OCA Magazine: Tell us, please, about yourself and your creative activity / work

Bruce Gaston: I am primarily a businessman and not as involved in the arts as I used to be.  However, I still write articles for publication every year and enjoy going to art shows and cultural events. I particularly like finding local Eurasian and Central Asia historical stories of interest and culture that have never made it into the main published histories.

I remember meeting an old archaeologist who ran a two big yurt and one small yurt museum near Issyk.  He said he had been sponsored by an Italian Prince to pursue local archaeology and set up his yurt museum to the history of the Issyk area.  We spent the best part of the day visiting various sites, including the site of an ancient equestrian palace, several large stone circles, and a huge circle based on the features of the landscape, such as are found in Rennes la Chateau in France or near Glastonbury in England. I still have plans to visit the stone henge in the Tien Shan steppe hills above Issyk that the old archaeologist described. 

OCA: How did you choose your path and who is your role model in the creative space or life? 

BG: My path was chosen partly by fate and partly by choice. I ended up being introduced to Eurasia and Kazakhstan by my German brother-in-law, who’s wife is a sister to my own wife, Lidia.  I fell in love with the people, culture, and history of the region. One of my favourite hobbies is ancient history. It is often said that Central Asia has little history, but the truth is quite the opposite if you look carefully.  I bought a number of turn of the century history books on Central Asia from the collection of the representative to the Dalai Lama of the Budhist region of Buratia in Russia. These books are fascinating.

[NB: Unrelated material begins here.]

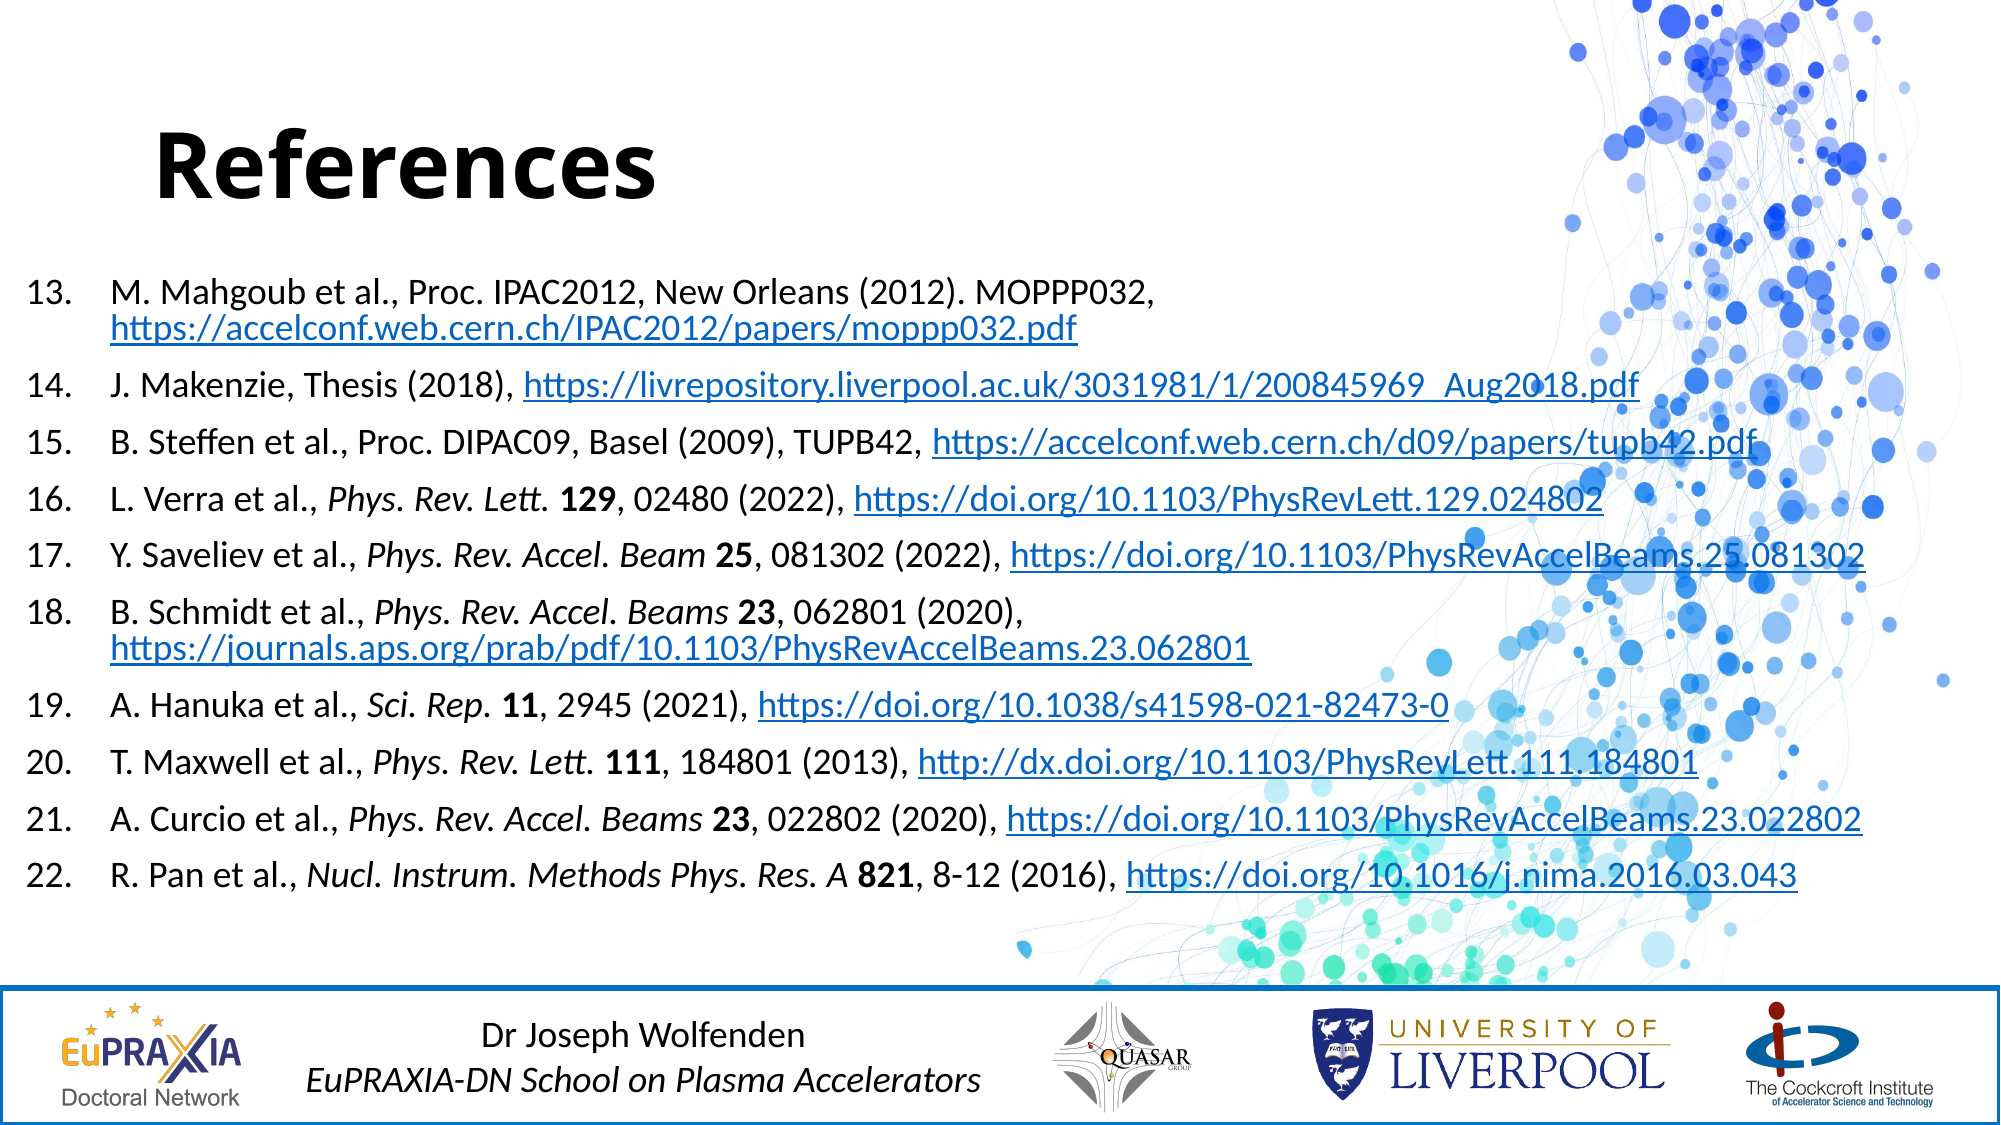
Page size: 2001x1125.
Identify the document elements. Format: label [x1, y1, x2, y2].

Artistically, my role mother has always been my mother, who is an artist.  She has always been working on artistic pieces, whether sketches, oil paintings, multi-material pieces, sculptures (mostly metal), installations, and more recently stained glass.  After she kept asking me to set up a show, the gallery Tengri Umi in Almaty took an interest and combined a show of my mother’s work and the annual master class festival.  I believe this was the first show of a British artist in Kazakhstan sponsored by the British Arts Council.  

I have spent over 20 years now in Eurasia, particularly Kazakhstan, and very much enjoy cultural events.  My favourite time of year is Nauryz, when everyone emerges from Winter to enjoy spring. Historically, I was an active sportsman and since spending time in Central Asia I have started following some of the local cultural sports and Nomad games.

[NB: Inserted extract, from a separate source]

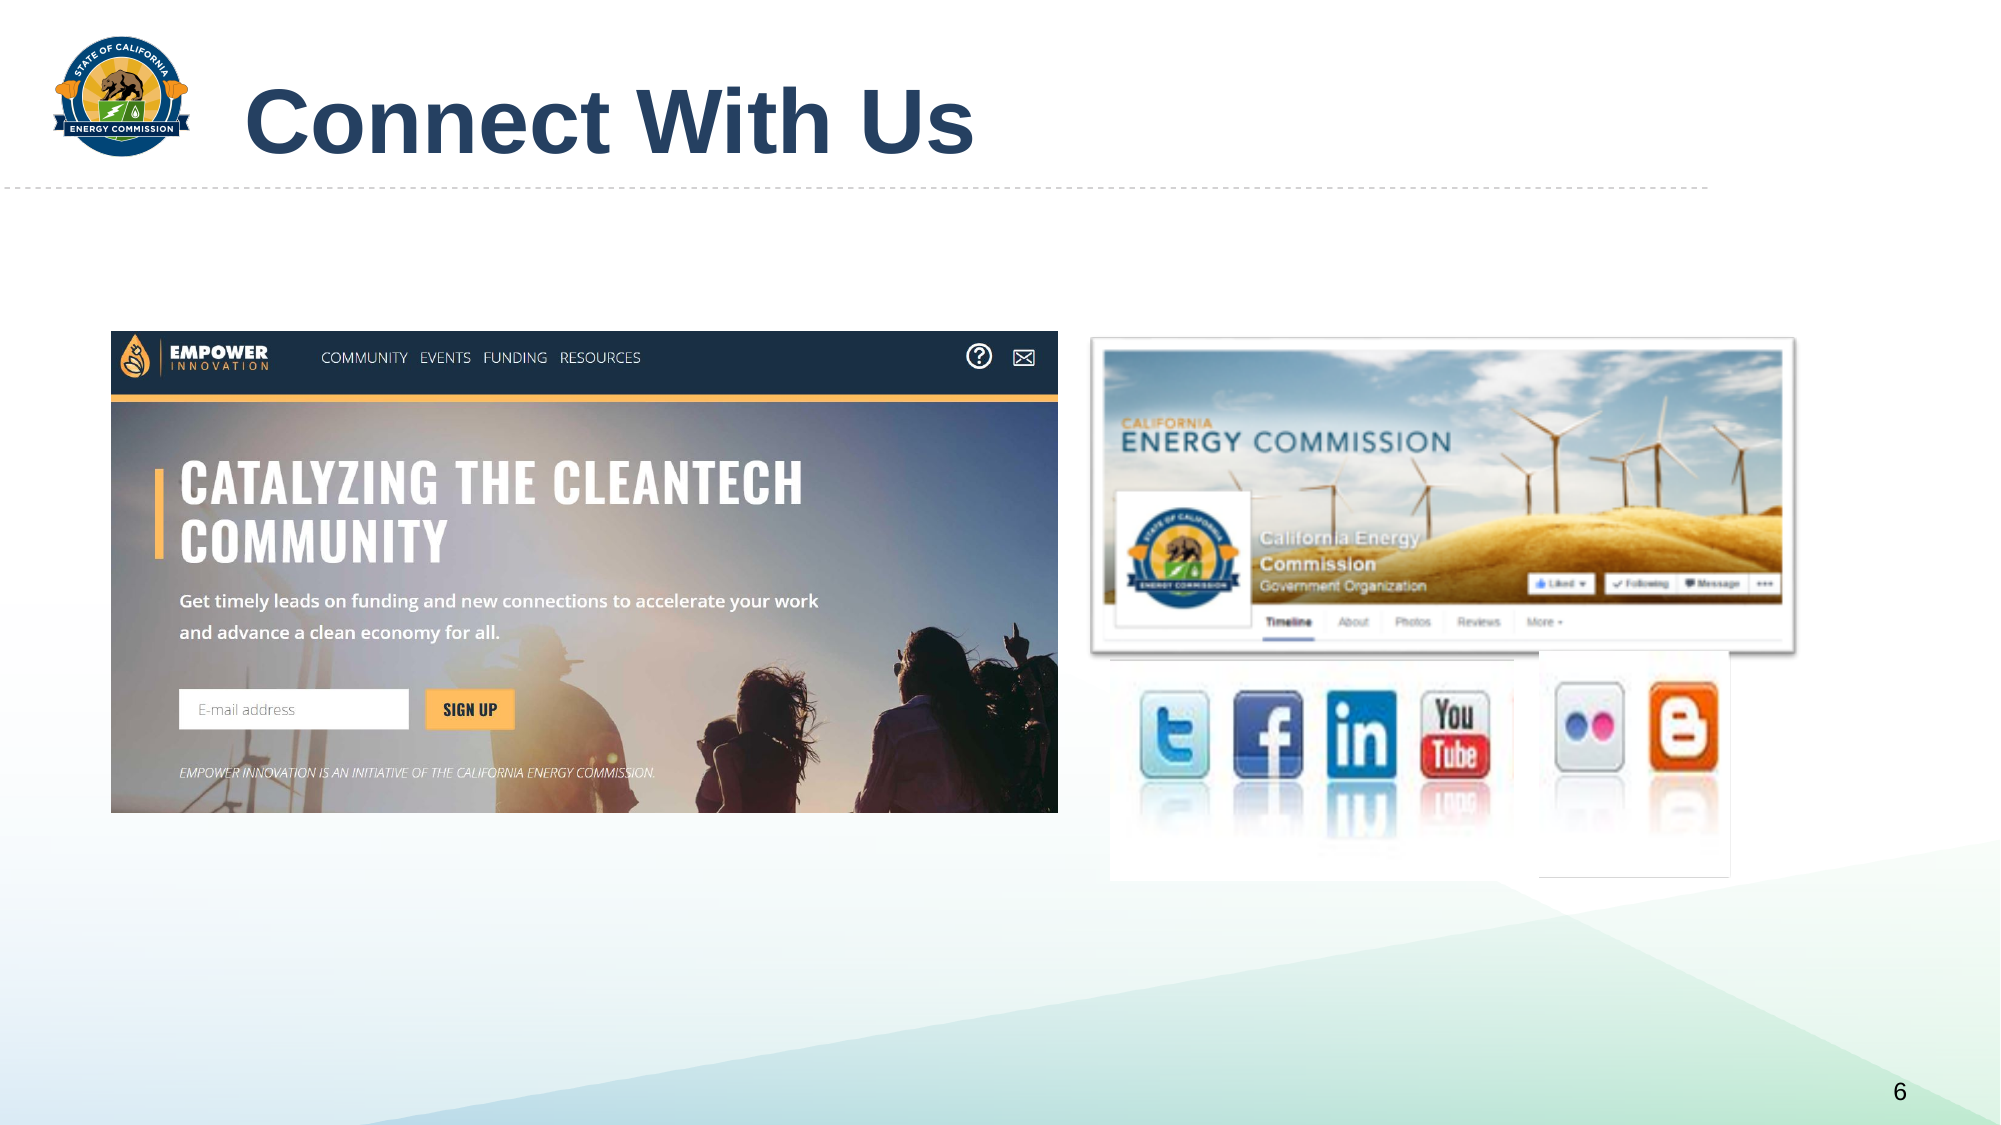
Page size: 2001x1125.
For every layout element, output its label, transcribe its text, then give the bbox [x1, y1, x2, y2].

slide_number 6 [1626, 1060, 1923, 1121]
title Connect With Us [229, 38, 1863, 210]
picture [0, 0, 2001, 1125]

I have most recently been involved in a number of eagle hunting events and it has become a hobby.  Though eagle hunting is a sport, it is also very much a Kazakh cultural activity.  It is great to get out into the steppe, hiking for kilometres, while working with eagles. 

OCA: What is your main achievement in 2021-2022?

BG: Artistically, my main achievement so far in 2021/22 is to write an article, published by OCA magazine, on Japanese chocolate and the start of St. Valentines day, based on the history of the Morozoff family. I am working on another article and I am beginning to put work into publishing a book.

OCA: What is the main feature that makes you and your art/work unique?

BG: I guess my work is unique partly because my experience in life is unique.  I have had the pleasure of living in the UK as a child and banker in London, Canada as a teenager, Japan and Hong Kong as a banker, and Russia, Ukraine, and Kazakhstan as a corporate finance and business development advisor.  I wasn’t just ‘working’ while working in these various locations, but also enjoying each culture and the many connections between them.  The article that I wrote regarding Japanese culture was inspired by a meeting between my wife and the original inspiration for St Valentines day and chocolates in Japan, Valentine Morozoff.  This meeting resulted in my researching the Morozoff family history and their contribution to what is now a key aspect of Japanese culture. 

OCA: Tell us, please, about the events of the Eurasian Creative Guild (London) and projects that you have already taken part in and how does ECG influence your creativity and success in your work?

BG: I find that the Eurasian Creative Guild has inspired me to develop my artistic interests in a way that might otherwise not have happened.  It is very easy for me to get buried in my work and I need all the help I can get to pursue more artistic and cultural interests. 

OCA: What is your motivation and the main aim of your creativity?

BG: I have never worked just for money.  I think I get this from my parents.  For me, it is extremely important to get to know the culture and arts of the society that I am living and working with.  I have always been creative, whether that is through my work or as a member of society. 

OCA: What would you wish for the members of the Guild and other creative people, just starting their career?

BG: Luck, good fortune, and an enthusiasm for life!